On John Fitch Avenue, the perfect houses don’t seem all that impressive anymore. Nearby, Fitch’s monument and the steamboat replica still stand. I take a few pictures of the wooden boat and read the short biography under Fitch’s bronze image. It ends with, “He reaped neither profit nor glory from his inventions, which contributed toward the revolution of navigation.”
As Fitch tells it, his idea began not with a boat, but with a sort of car. “…I walked to meeting on foot,” he writes in his autobiography, “but on my return found it to seize me pretty severely in one of my knees. And in the Street Road a Gentleman passed me in a Chair with a Noble Horse. A thought struck me that it would be a noble thing if I could have a carriage without the expense of keeping a hors.” I have abandoned some of the dreams I had the last time I walked through the streets of Bardstown, and some of the optimism. But I am still naively driven by the power of ideas and the impulse to keep moving. I have learned over the years what Fitch knew: that it’s hard – nearly impossible – to succeed in America without good looks, connections, and money. But I do have a car, so at least I can drive out of Kentucky.

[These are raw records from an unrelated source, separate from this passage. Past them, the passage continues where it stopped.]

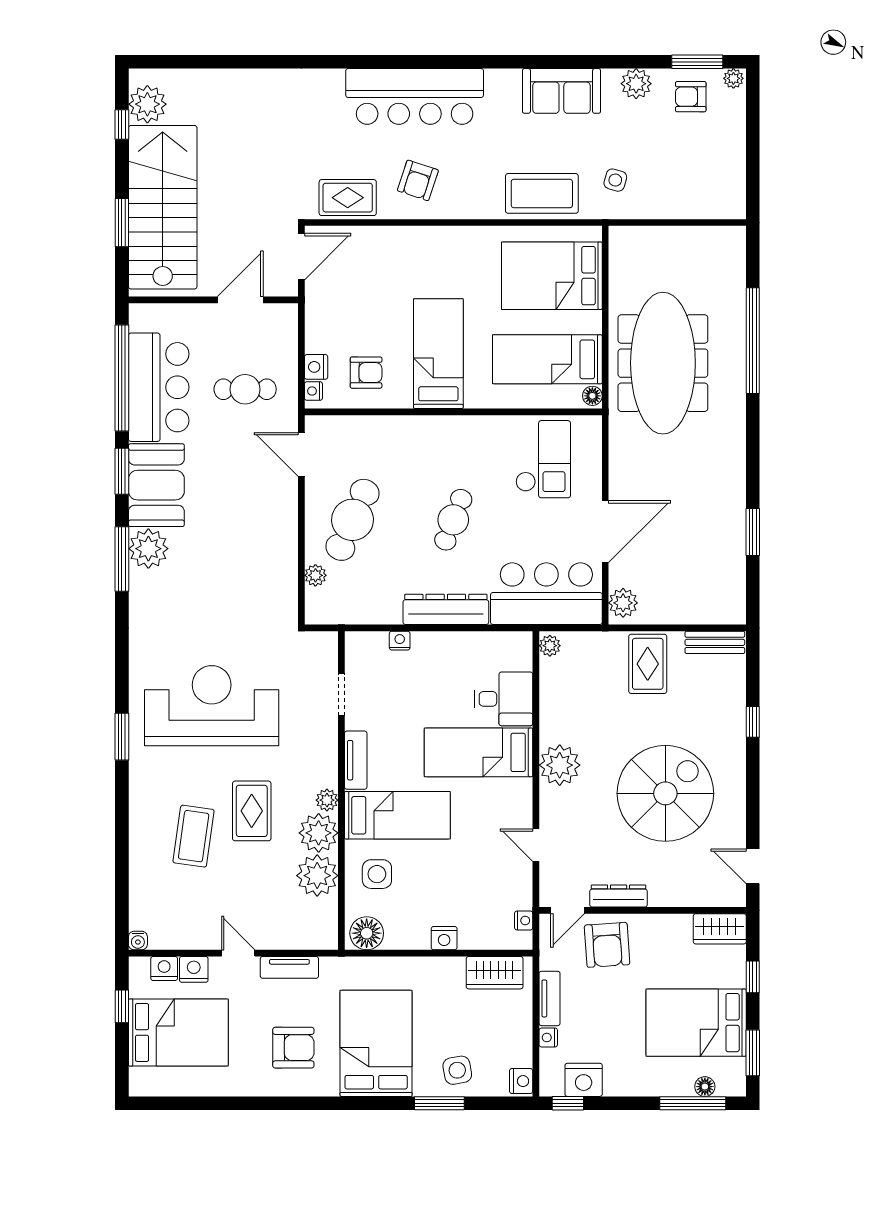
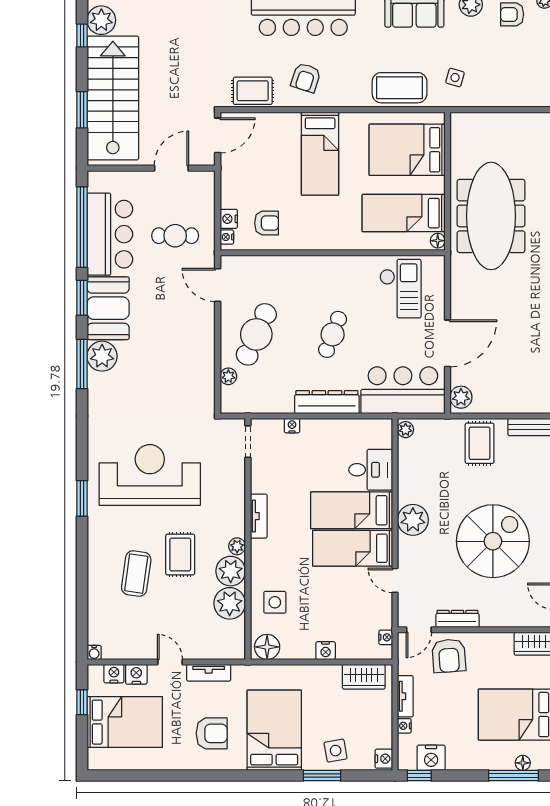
bed: (438, 354) -> (320, 154), moved, turned 180
doorway: (341, 695) -> (248, 442), moved
bed: (397, 815) -> (353, 548), moved, turned 180

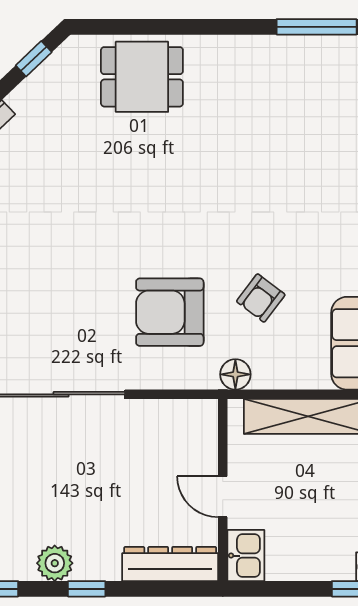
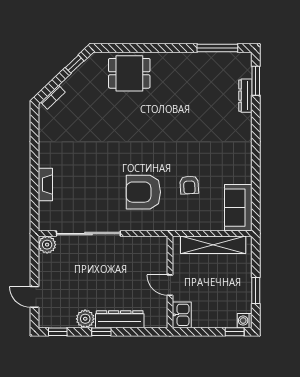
armchair: (261, 298) -> (189, 185), turned -40
floor lamp: (235, 374) -> (176, 223), removed
dresser: (170, 564) -> (120, 319), moved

On the country roads leading out of Bardstown, I can drive away from my failed travel plan and from all the failures cluttering my mind, past and present, personal and national. On the highways, no matter how congested or crumbling, America is still what they promised us it would be, a place where despite knowing better I can agree with the sentence John Fitch wrote just after the one about the carriage without the horse: “A query then rose immediately in my mind Thus viz what cannot you do if you will get yourself about it.”